Only thing I couldn't figure out was how to have passengers disembark the light rail at the parks and how to tie the light rail lines in to the resorts. Thankfully, I was just playing with it in my head and didn't have to make it fit the real world.
 
And now, they are operating the monorail at half-operations at Comp.

From Belle,


Actually if they’re doing it right this would be the correct way to load trains at the Contemporary. If they take the time to fully load a train at the Contemporary it backs up the cycle times to 25+ minutes and changes the wait time for a train from 2-4 minutes to 10-15 minutes. I used to work this station a lot and if you could keep the load time to 45 seconds you could get guests where they were going in half the time with shorter waits between trains. You just had to explain this to the guests on the platform so they didn’t get to angry watching empty seats leave the station. The Contemporary is the pinch point in the resort line, the person operating that platform has more control over the efficiency of the whole resort line than anyone else.
 
They should add bus lanes to make the bus system a bit more reliable/efficient.

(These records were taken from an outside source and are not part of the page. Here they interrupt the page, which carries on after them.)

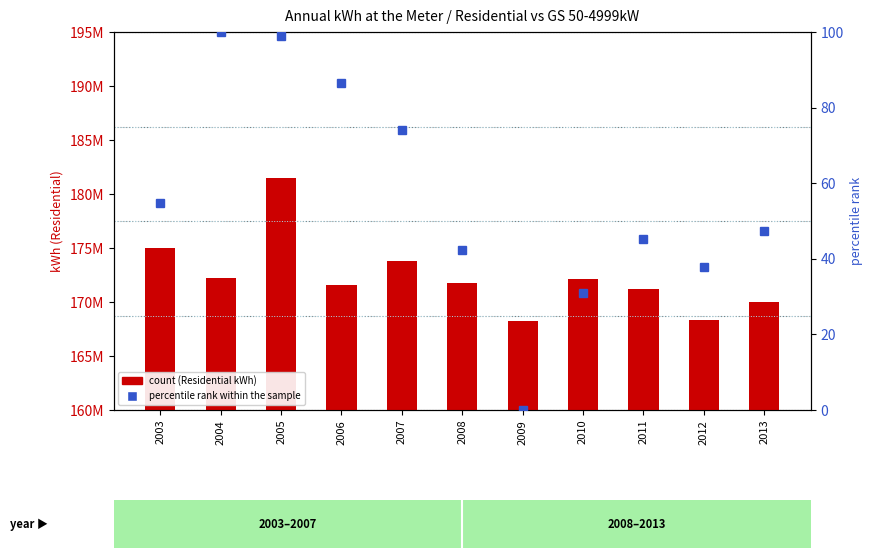

How many categories are shown in the chart?

11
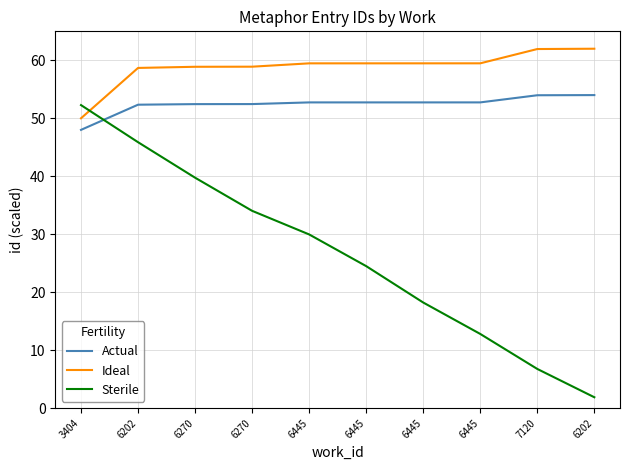

What are all the series names shown in the legend?

Actual, Ideal, Sterile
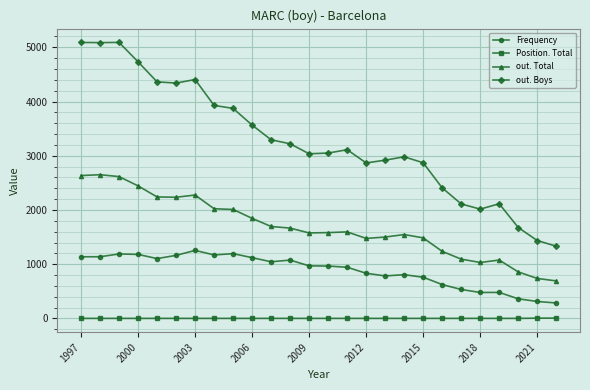

What is the lowest value of the Frequency series?

285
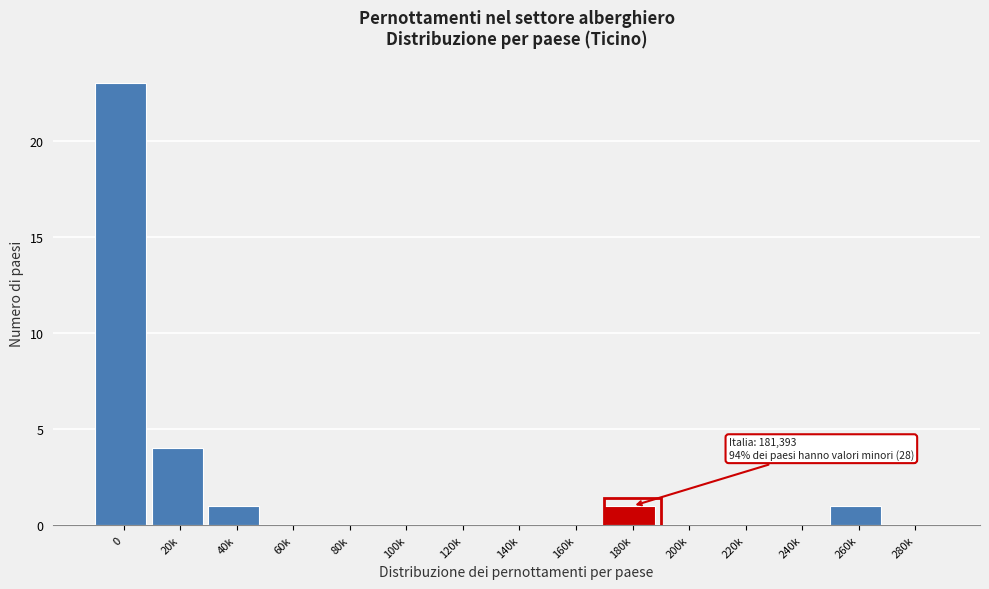

Reading left to right, extract all data points from this chart.

0=23	20k=4	40k=1	60k=0	80k=0	100k=0	120k=0	140k=0	160k=0	180k=1	200k=0	220k=0	240k=0	260k=1	280k=0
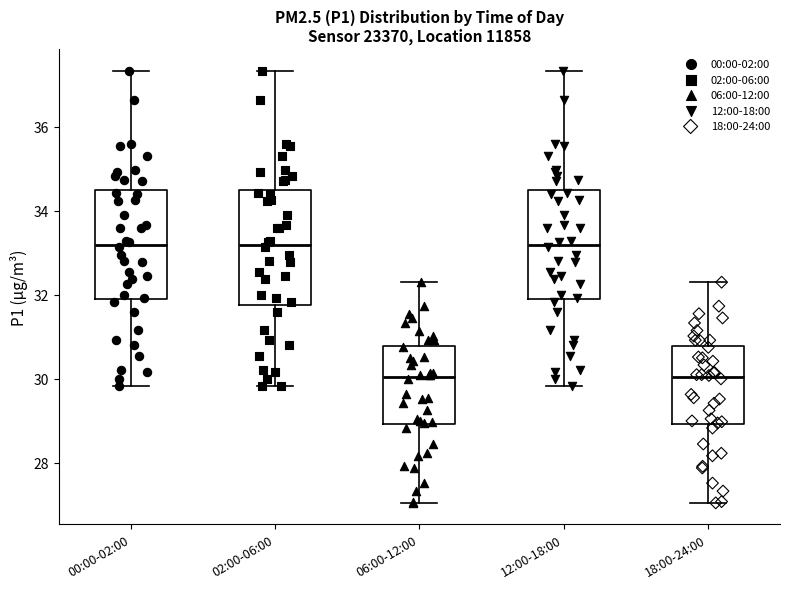

Where is the upper edge of the box for 02:00-06:00 on the y-axis? The values are not printed on the chart, so give them approximately, as read against the axis.

34.4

I would also argue that they should set up an established schedule. Pick up/drop-off times should be basically the same each day. I understand that traffic or traffic lights could play a role in delaying but they would factor that in. If a bus runs early, it would then hold up until it was time to depart on time so as to stay on schedule and not stack.
 
We all know Disney doesn't have money, says no one.
So what is it, don't caring for the guest experience who paid an arm and a leg to have a fun vacation with safe rides that work mostly all the time? If this is how they treat a transportation system I'm afraid how the state of the gondola system will be after 10 years of operation.
 
We all know Disney doesn't have money, says no one.
So what is it, don't caring for the guest experience who paid an arm and a leg to have a fun vacation with safe rides that work mostly all the time? If this is how they treat a transportation system I'm afraid how the state of the gondola system will be after 10 years of operation.

Going out to maximize the most out of a product, even if it's dangerous in some cases (like this one).

It's going to close eventually, but it depends on when Legal/OSHA comes in like a lion.
 
We all know Disney doesn't have money, says no one.
So what is it, don't caring for the guest experience who paid an arm and a leg to have a fun vacation with safe rides that work mostly all the time? If this is how they treat a transportation system I'm afraid how the state of the gondola system will be after 10 years of operation.

I don't think it is maintenance's fault. I blame management for not investing the proper amount of $ needed to operate the trains without being greedy.
 
Your problem is that the Monorails are 30-year-old trains that get put through the mileage ringer daily. They should've invested in the new fleet by now. No amount of maintenance was going to be able to stop this from eventually happening. Instead, we get this crazy Gondola crap that ultimately serves less of a purpose than the monorails.